Mixed and Single Species Grazing Impacts On Soil Structural Properties.

Grasslands support a unique combination of plant and animal species. Vegetation helps to prevent erosion by providing cover to protect the soil surface from raindrop impact, and by increasing root mass to hold surface aggregates together; animal grazing behavior directly affects vegetation and soil surface. Understanding the environmental effects of mixed species grazing as compared to a single species grazing system will help to refine our agricultural practices, increasing sustainability and protecting the environment. The objective of this study was to characterize soil properties as affected by single and mixed species grazing systems. To achieve the study’s objective a completely randomized factorial experiment composed of one factor (grazing system) with two treatments, and three replicates was established at WVU Reedsville Animal Research Farm. Soil structural properties, such as bulk density, soil texture, aggregate stability (wet and dry), infiltration rate, penetration resistance, and runoff volumes were measured. Runoff, infiltration, and sediment production were obtained from erosion/infiltration plots installed in May 2011.

The mixed species grazing system exhibits a cumulative runoff volume (1010 m3/ha) similar to the single species grazing system (1062 m3/ha) between the months of May 2011 and July 2012. However, the single species grazing system produced more sediment (39.02 g/m2) than the mixed species grazing system (19.13 g/m2) for the same period of time. Surface saturated hydraulic conductivity was highly variable, however the mixed species grazing system exhibited a higher (0.97 cm/hr) saturated hydraulic conductivity than the single species grazing system (0.70 cm/hr).
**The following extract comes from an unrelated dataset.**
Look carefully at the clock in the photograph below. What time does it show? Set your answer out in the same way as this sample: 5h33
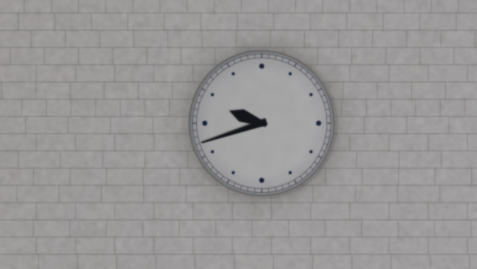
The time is 9h42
Surface bulk density between treatments ranged from 0.838 g/cm3 to 1.13 g/cm3, was not affected by treatment, and showed slight changes within the two years. Soil organic carbon (SOC) content was affected by treatment. The mixed species treatment had a higher surface (0-5 cm) SOC content (48.5 g/kg) than the single species grazing treatment (44.5 g/kg). In 2011 and 2012, surface penetration (0-5 cm) resistance was higher in the mixed species (than the single species grazing treatment. In 2011, dry and wet aggregate stability exhibited differences between the treatments. The single species treatment had larger aggregates when dry aggregate stability was measured. The wet aggregate stability for the mixed species treatment in 2011 and 2012 exhibited larger aggregates. Runoff and the aggregate geometric mean diameter are negatively correlated, implying that presence of large aggregates decrease the average amount of runoff.

These data indicate the single grazing system may produce more runoff, and creates an environment in which the negatively impacted soil is more easily transported than in the mixed species grazing system. The data indicate that, over time, land management practices may affect the sustainability of the grassland based on soil and grassland hydrologic properties.